> RECORDS SHOWN:
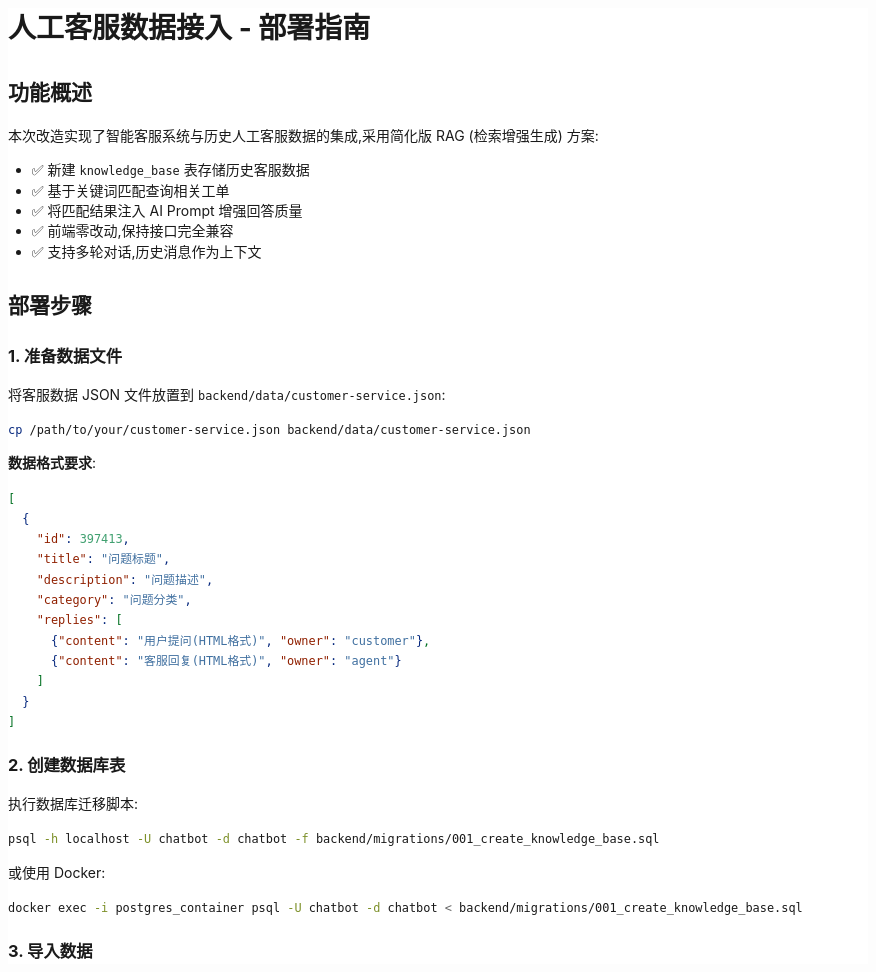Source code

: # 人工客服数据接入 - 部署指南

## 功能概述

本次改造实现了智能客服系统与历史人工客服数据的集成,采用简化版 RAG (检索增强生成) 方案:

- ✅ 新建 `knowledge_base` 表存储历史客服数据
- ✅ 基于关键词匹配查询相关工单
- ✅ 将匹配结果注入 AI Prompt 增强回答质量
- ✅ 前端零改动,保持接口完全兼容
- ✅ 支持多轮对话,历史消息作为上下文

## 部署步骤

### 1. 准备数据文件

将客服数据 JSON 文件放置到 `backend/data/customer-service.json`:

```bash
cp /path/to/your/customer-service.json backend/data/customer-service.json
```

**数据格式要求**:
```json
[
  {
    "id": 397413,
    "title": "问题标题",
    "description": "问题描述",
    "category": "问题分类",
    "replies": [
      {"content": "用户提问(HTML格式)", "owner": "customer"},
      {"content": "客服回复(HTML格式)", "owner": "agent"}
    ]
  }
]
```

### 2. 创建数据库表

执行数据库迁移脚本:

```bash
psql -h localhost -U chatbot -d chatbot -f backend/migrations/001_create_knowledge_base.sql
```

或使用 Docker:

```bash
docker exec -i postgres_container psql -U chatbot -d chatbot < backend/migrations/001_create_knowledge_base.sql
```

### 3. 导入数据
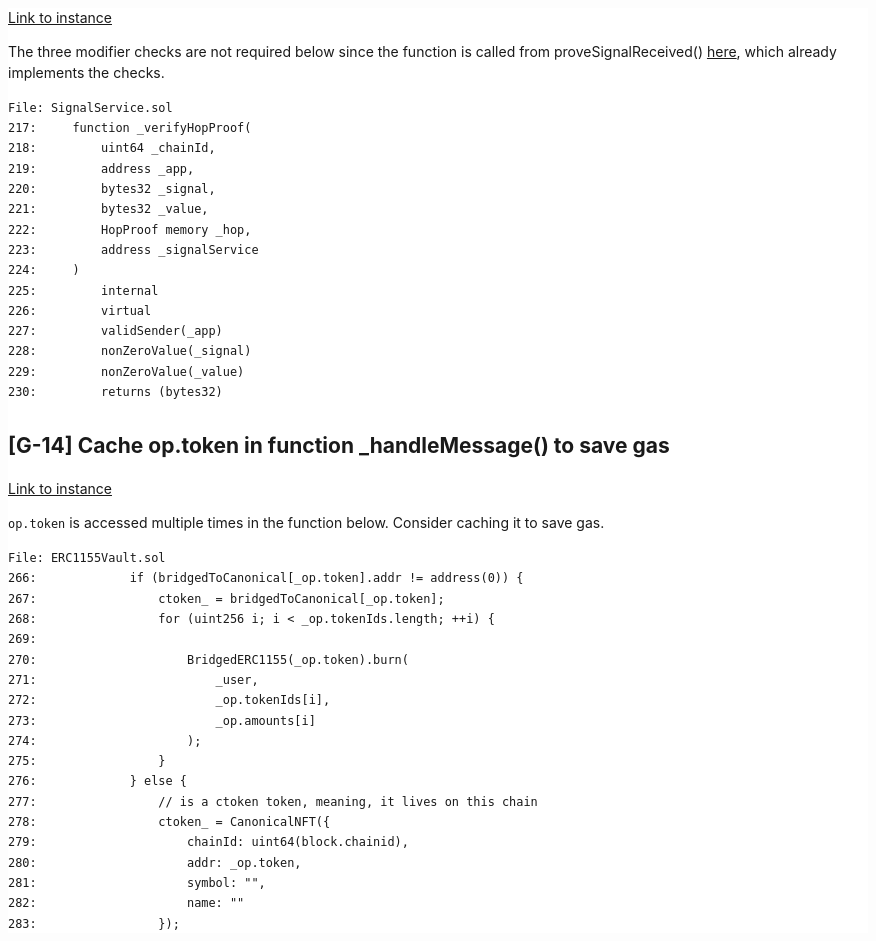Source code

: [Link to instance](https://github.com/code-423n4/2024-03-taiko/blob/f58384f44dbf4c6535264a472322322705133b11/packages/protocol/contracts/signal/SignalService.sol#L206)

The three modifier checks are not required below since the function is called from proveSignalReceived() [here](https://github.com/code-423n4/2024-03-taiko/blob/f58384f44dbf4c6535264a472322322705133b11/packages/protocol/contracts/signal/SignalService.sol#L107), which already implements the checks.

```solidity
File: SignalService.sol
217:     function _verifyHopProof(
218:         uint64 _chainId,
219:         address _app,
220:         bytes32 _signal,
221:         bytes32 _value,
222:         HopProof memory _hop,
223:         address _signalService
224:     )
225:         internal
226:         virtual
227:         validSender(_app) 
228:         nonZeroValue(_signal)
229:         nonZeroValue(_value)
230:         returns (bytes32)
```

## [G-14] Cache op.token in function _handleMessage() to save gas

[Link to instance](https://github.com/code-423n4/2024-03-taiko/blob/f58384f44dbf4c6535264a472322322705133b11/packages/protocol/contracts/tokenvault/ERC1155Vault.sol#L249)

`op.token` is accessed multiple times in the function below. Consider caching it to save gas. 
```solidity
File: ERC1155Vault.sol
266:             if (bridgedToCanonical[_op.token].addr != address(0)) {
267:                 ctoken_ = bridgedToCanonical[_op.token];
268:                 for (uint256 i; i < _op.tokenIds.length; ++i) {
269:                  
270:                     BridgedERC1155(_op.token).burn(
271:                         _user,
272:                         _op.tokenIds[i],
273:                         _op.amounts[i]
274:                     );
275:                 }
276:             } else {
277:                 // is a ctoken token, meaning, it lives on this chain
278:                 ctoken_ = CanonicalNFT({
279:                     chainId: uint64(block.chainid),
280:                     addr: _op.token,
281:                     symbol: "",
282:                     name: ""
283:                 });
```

* * *

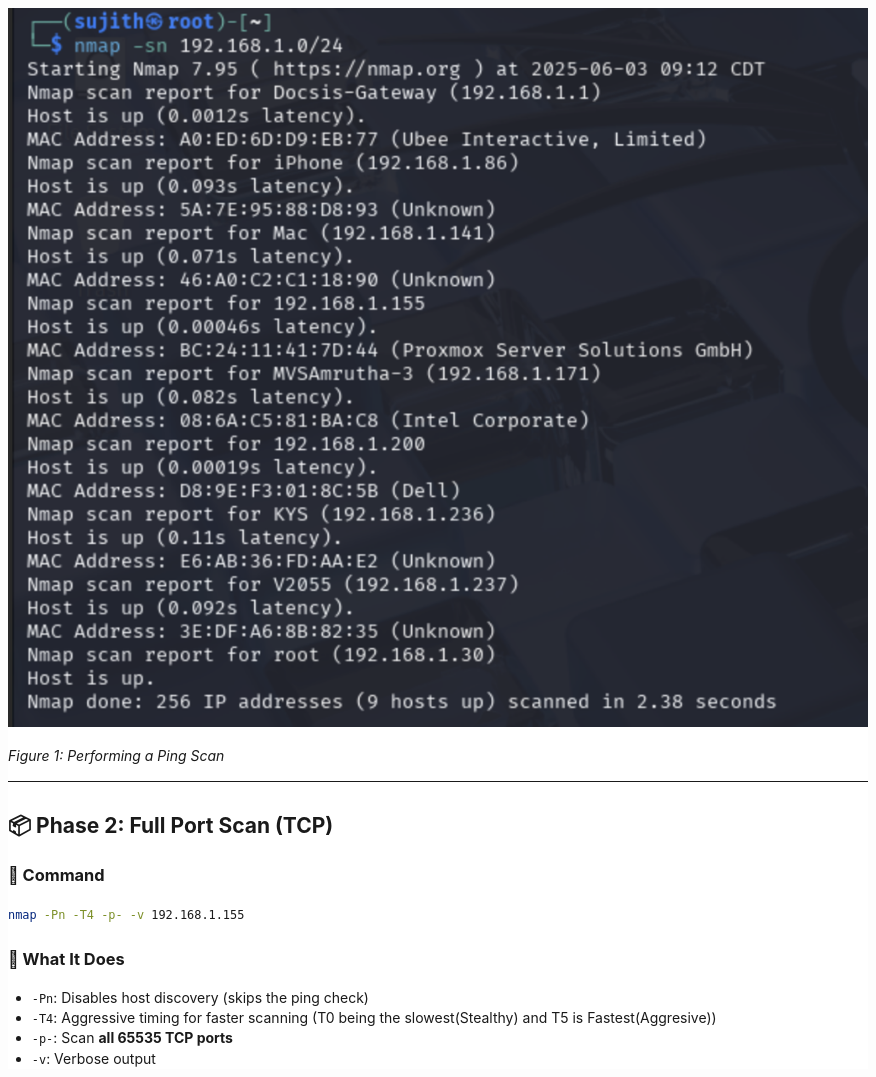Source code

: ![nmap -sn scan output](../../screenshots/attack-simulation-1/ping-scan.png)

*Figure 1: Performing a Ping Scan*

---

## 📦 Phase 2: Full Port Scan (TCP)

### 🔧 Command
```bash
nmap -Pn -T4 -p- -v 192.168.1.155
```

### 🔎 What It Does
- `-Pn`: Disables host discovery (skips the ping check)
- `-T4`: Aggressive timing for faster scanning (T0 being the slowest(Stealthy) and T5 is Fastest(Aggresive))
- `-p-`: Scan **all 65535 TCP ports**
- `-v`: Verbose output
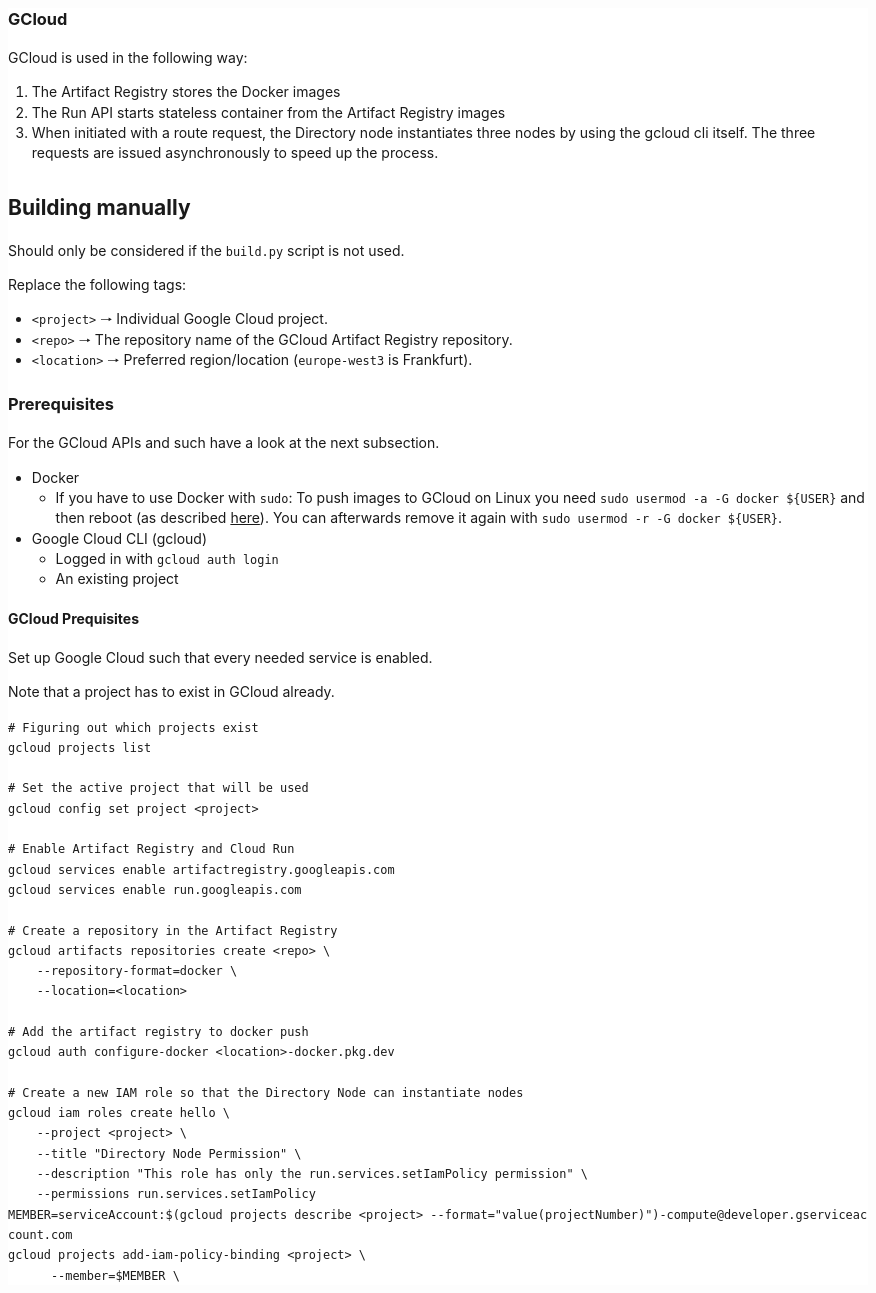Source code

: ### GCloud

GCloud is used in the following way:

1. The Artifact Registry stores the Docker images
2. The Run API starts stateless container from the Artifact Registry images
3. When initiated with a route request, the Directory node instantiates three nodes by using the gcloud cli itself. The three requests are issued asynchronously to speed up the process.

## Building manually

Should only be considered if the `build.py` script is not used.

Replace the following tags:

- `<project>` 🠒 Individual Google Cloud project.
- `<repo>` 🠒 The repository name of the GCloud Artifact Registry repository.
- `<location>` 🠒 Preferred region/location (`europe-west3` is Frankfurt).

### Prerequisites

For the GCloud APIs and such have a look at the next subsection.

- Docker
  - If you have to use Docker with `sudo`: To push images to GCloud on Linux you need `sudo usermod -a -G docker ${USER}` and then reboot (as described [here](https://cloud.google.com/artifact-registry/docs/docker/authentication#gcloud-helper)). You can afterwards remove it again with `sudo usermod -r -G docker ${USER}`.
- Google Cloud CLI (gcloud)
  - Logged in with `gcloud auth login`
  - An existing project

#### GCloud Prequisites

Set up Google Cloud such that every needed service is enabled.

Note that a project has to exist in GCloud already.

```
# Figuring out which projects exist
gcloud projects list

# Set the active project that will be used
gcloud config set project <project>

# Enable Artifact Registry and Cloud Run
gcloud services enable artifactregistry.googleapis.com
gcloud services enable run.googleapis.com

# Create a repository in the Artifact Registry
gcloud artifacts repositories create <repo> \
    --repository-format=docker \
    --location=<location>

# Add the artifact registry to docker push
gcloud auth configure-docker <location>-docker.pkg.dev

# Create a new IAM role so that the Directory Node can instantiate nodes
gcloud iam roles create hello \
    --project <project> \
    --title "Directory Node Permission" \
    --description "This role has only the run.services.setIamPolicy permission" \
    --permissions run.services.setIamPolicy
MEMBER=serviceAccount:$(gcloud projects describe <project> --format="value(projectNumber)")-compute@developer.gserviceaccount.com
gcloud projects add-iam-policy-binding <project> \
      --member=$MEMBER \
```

--

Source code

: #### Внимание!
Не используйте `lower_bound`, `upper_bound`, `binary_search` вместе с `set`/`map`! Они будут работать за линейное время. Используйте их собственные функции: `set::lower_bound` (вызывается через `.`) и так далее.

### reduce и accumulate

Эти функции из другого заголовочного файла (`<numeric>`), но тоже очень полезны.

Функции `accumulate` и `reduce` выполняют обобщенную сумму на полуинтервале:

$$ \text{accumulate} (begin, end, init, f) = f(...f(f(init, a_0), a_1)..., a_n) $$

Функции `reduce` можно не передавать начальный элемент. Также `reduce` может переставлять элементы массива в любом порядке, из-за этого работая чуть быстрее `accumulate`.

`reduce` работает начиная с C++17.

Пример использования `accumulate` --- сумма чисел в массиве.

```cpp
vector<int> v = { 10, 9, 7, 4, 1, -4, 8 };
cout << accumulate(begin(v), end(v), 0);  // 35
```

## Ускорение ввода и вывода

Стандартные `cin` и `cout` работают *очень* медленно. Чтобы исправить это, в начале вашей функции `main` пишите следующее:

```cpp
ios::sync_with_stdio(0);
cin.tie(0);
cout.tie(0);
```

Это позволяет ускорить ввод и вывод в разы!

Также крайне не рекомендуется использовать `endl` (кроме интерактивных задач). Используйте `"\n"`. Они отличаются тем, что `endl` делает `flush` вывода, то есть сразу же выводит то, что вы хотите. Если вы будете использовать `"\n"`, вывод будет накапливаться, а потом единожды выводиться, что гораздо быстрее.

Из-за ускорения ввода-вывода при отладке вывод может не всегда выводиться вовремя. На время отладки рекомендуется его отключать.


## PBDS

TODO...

> WORK TASK: Write out again exactly the lines above from the one with "65535 TCP ports**" through the one with "2. The Run API", adding no other lines and no pictures.

> RESULT OF THE EXERCISE:
- `-p-`: Scan **all 65535 TCP ports**
- `-v`: Verbose output
Source code

: ### GCloud

GCloud is used in the following way:

1. The Artifact Registry stores the Docker images
2. The Run API starts stateless container from the Artifact Registry images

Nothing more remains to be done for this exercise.